## Your assignment
Could you transcribe every record below exactly as written, leaving out any pictures?

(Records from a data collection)
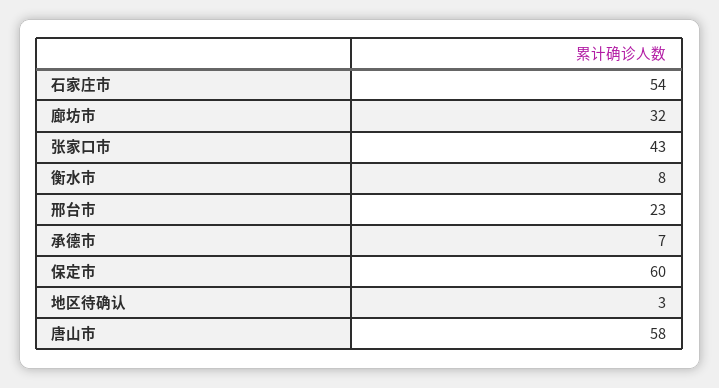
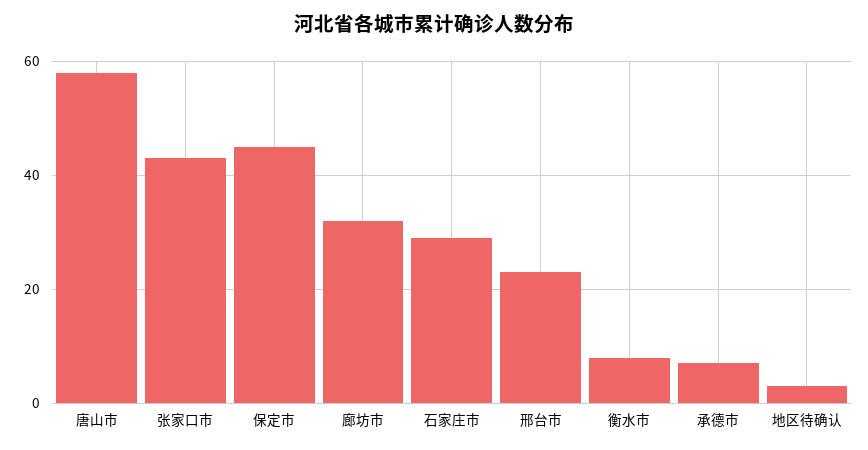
  {
-   "石家庄市": 54,
+   "石家庄市": 30,
    "廊坊市": 32,
    "张家口市": 43,
    "衡水市": 8,
    "邢台市": 23,
    "承德市": 7,
-   "保定市": 60,
+   "保定市": 45,
    "地区待确认": 3,
    "唐山市": 58
  }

## Result of the exercise
  {
-   "石家庄市": 54,
+   "石家庄市": 30,
    "廊坊市": 32,
    "张家口市": 43,
    "衡水市": 8,
    "邢台市": 23,
    "承德市": 7,
-   "保定市": 60,
+   "保定市": 45,
    "地区待确认": 3,
    "唐山市": 58
  }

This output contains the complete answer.